Protecting new home buyers against builders’ errors

June 22 2014 by Ellen Roseman

You get a manufacturer’s warranty when buying an electrical appliance, such as a toaster, and you can purchase an extended warranty from the retailer. All this for a product that costs as little as $30 to $50.

So, when you buy a newly-built house or condo that costs $150,000 to $1+ million, you assume you will receive as much protection as when you buy an appliance.

But there’s a group of dissatisfied homeowners who write to me almost daily, complaining about problems they have experienced with Tarion Warranty Corp.

Tarion was set up by the Ontario government in 1976 to administer a statutory warranty for homes built by registered builders.

Burned buyers want to see the Ontario government set up an independent value-for-money audit of Tarion’s operations. Here is what they say:

Tarion is too close to the builders it’s supposed to regulate and doesn’t have a clear consumer mandate.

When consumers try to appeal Tarion’s decisions at a tribunal, they often find Tarion sends its own lawyers to testify against them.

Tarion has a monopoly on home warranties. It reports to the Ontario consumer ministry, but it can’t be investigated by the Auditor General or the Ontario Ombudsman.

Last week, I did a Toronto Star column about being invited to a media breakfast at Tarion’s office to be told of a major repair (more than $5 million) done to 23 homes that had cracked foundations as a result of land settling and sinking.

Some Tarion dissidents wanted to comment on this story, but didn’t get a chance because the Star closed off comments quickly. They can do so here.

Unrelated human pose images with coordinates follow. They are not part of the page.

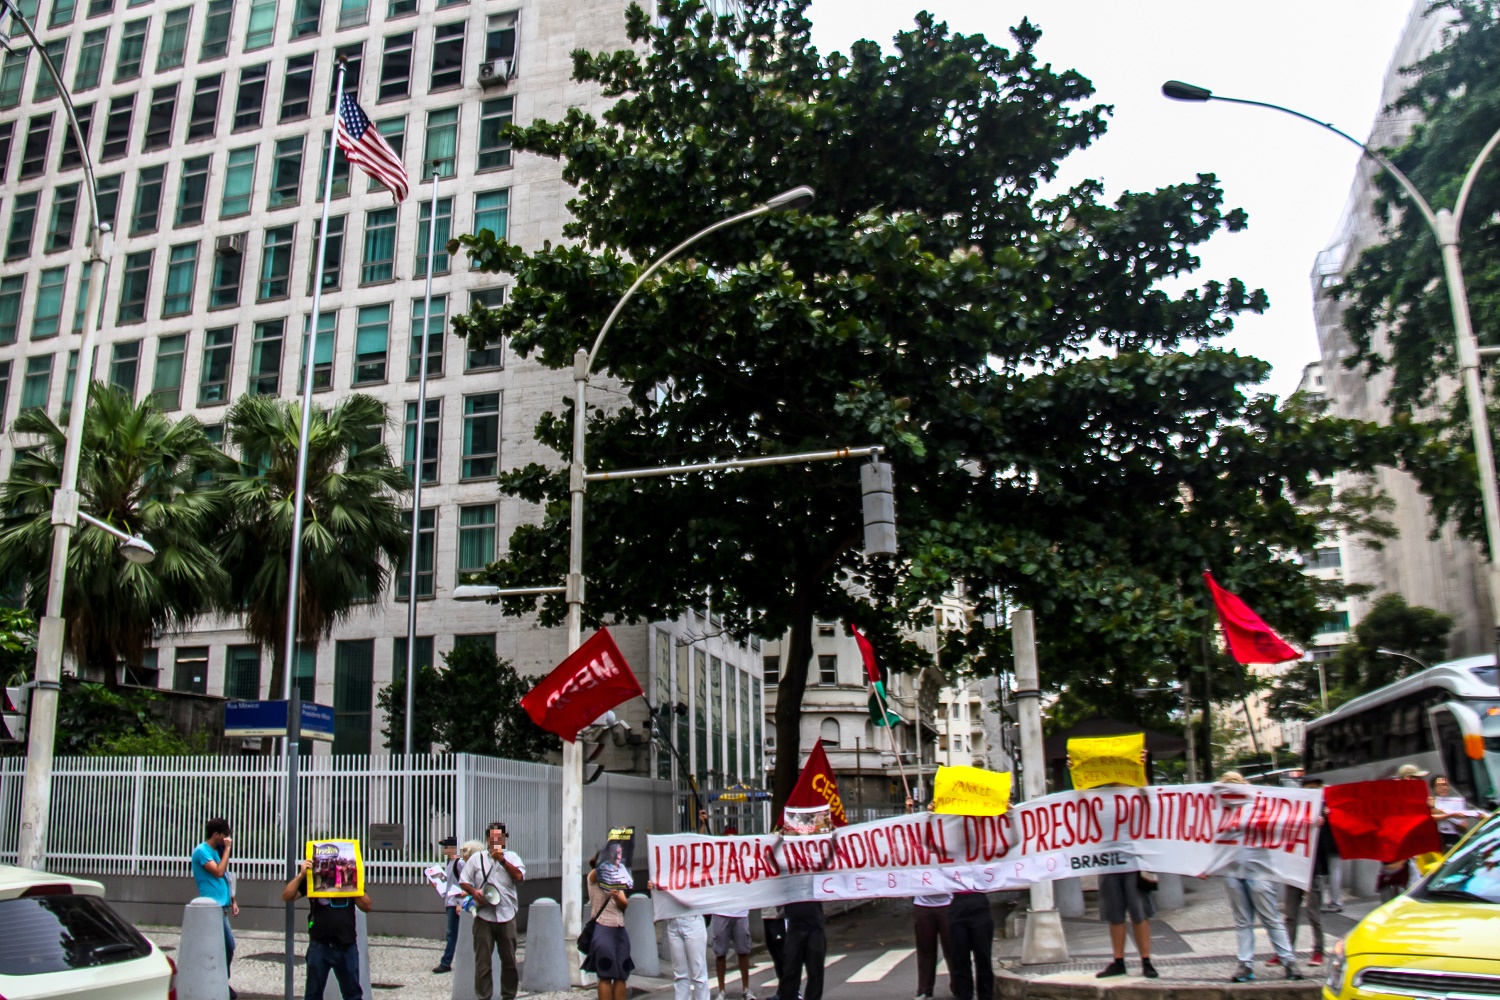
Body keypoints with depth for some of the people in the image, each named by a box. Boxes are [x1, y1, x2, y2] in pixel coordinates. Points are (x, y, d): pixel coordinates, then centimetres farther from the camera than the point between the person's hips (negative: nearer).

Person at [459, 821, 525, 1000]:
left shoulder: (512, 857, 9)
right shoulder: (476, 858, 9)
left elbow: (519, 876, -5)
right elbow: (463, 881, 8)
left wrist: (502, 860, -12)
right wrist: (474, 892, -11)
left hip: (507, 916, 1)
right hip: (483, 916, -1)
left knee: (509, 960, 7)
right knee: (482, 960, -2)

P.S. Here’s an update on my blog post about hiring a roofer. After getting four or five estimates, I hired a company that a reader recommended.

The work took several weeks because of rain delays and cost more than $10,000. They removed several layers of flat roof installed in the past, making my roof six inches lower than my neighbour’s on the other side.

It’s not an easy process to manage and it’s not finished yet. My neighbour found a spot the roofers had missed, which was visible from his back yard. They’re coming back tomorrow to finish the job.